I keep seeing the advice...put him/her in a nursing home
I think if the senior does not have substantial resources...this may be the only advice that makes sense. But, it often does not when there is a fair amount of financial resource
Consider the situation with my parents.
Had Mom put Dad in a NH when the dementia started to drive her a bit nuts (1997) the result would have been..after 19 years (he died in 2016) she would be in poverty with nothing left for herself.
The cost of the Nh would have taken everything except the max. State Medicaid allows....$90,000 and her own social security. Everything else would have gone completely to 19 years of care. That would have meant that today Mom would not be able to afford in home caregivers. Would not have a driving service when she needs it. Would not be able to keep her home (cost of maintenance would have eaten away the remaining savings)

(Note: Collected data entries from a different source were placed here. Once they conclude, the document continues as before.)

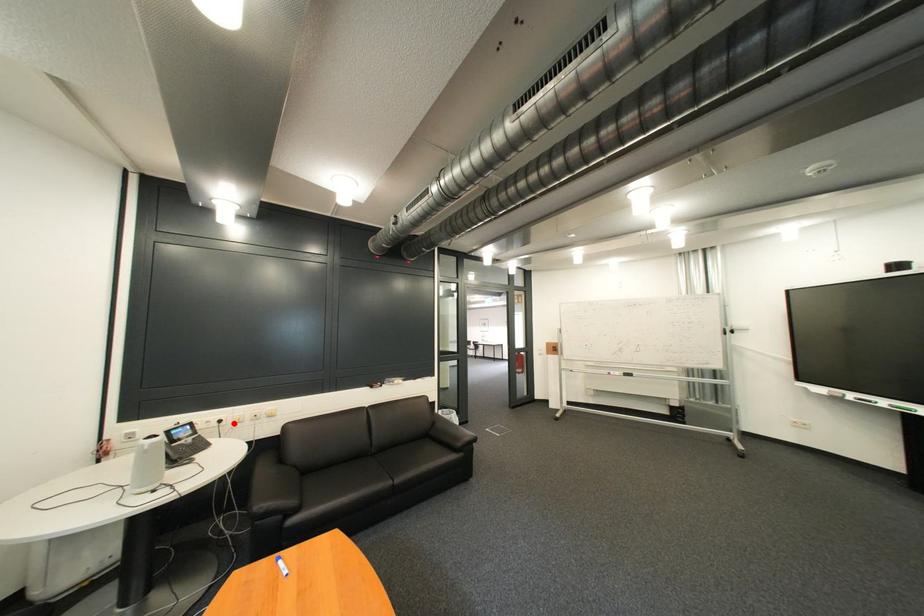
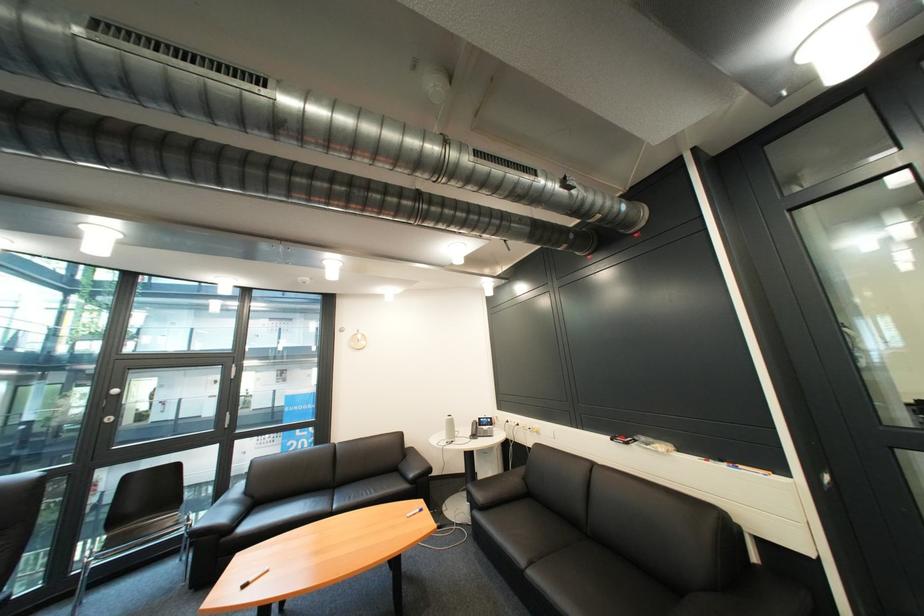
In the second image, find the point that corresponds to the highlighted location in the first image.

(531, 426)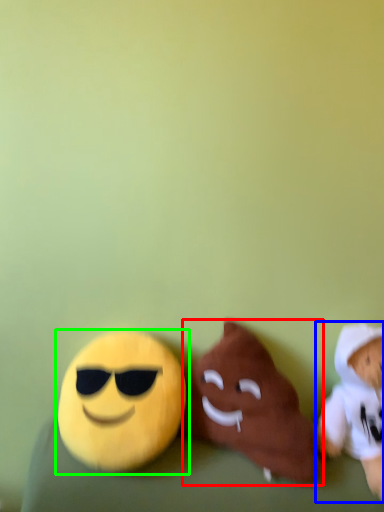
Question: Considering the real-world distances, which object is farthest from toy (highlighted by a red box)? toy (highlighted by a blue box) or toy (highlighted by a green box)?

Choices:
 (A) toy
 (B) toy

Answer: (A)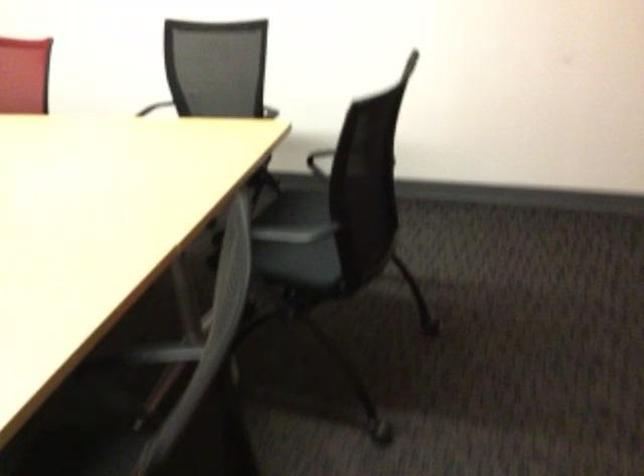
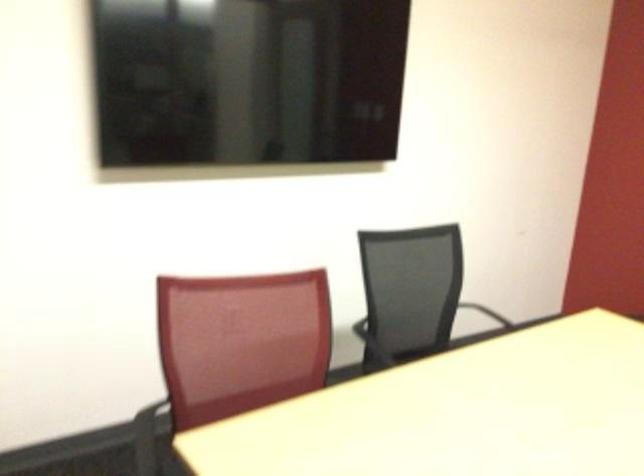
Find the pixel in the second image that matches (x=475, y=168) in the first image.

(498, 318)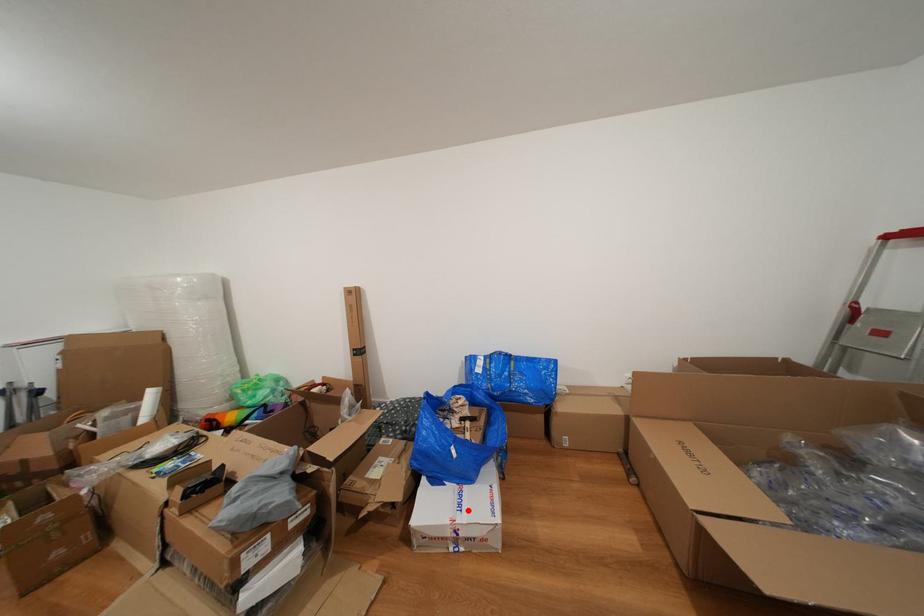
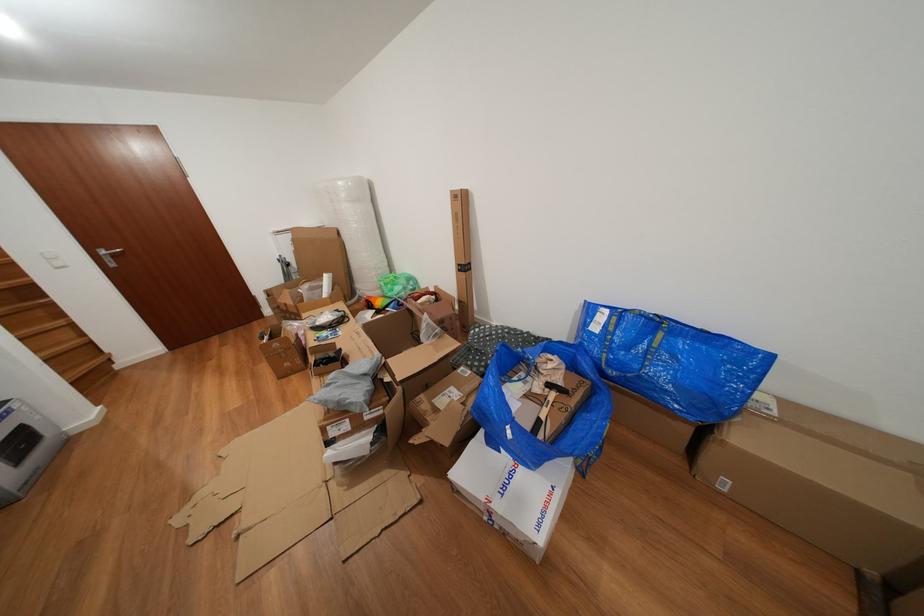
Question: I am providing you with two images of the same scene from different viewpoints. In image1, a red point is highlighted. Considering the same 3D point in image2, which of the following is correct?

Choices:
 (A) It is closer
 (B) It is farther

Answer: (A)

Yes, having a home aide a couple hours a week and dealing with the rest was a hardship for her. But, the hardship of losing all financial security would have beaten her down more over those years.
Mom feels strongly that she will not be in a NH..ever! She has the financial ability to live independent for the presumed remainder of her life. The long term home health policy she purchased in 2000 was expensive through the years...but it is paying off very well now.
I have worked her finances back and forth...she can keep in home health aides for 10 hours a day 7 days a week ...and live comfortably without worry for 10 years.....her life expectancy is 5 years.....hopefully she will outlive her "sell by" date.
The awful reality of the poverty of the remaining spouse has to always be considered. "Put him in a nursing home" may not be good advice when you take into consideration the living situation left behind.
We are buying a house which is not saleable, because of liens. I am living on just my social security, which makes me responsible for paying all the home expenses.
I have received bills for Dave's nursing home. I am asking why me and what should I do?
Dee Worry
How do you know that a facility will take Medicaid after the self-pay money runs out? You simply ask them when you investigate them. "My mother is self-pay now. Will you accept Medicaid when her money runs out?" Will she get lesser care then? No. But Medicaid pays so much less that if she is in a private room she may have to move to a shared room.
It looks like you are on top of the finances. Good for you!
True enough, she may need more care and require a NH in time...but, she will have options...not just whatever she might get into with Medicaid. I read that being able to self pay for a couple years will get a better placement.
I have often wondered...if entering a very nice NH self pay...what keeps them from bouncing the senior out when they go on Medicaid? What guarantees do they have that the self pay provides a nice NH after the money runs out?
I expect that Mom will remain at home. I am downsizing her now to something that is much smaller and thus a much smaller drain on her resources. Between us, we can pay for the monthly living costs...then it just all the extras that will come from savings. I think we can make it go a lot longer that way. Or, free up enough to pay the extra 14 hours a day if that is the answer.
If your mother had placed your father in a nursing home when caring for him was daunting, wouldn't she have gone to work? I'm not sure your analysis is taking all factors into consideration.
You are assuming that your mother would always be able to function with only 10 hours of in-home care per day. That would not have been true for my husband, with dementia, or for my mother with dementia and mobility problems.
But in any case you are certainly right that finances should be a consideration. The trouble is, we can't foresee the future. Nineteen years is an extremely long time in a nursing home. The average stay is less than 3 years. At the point one needs to make a decision, one can't look into the future and know these kinds of things.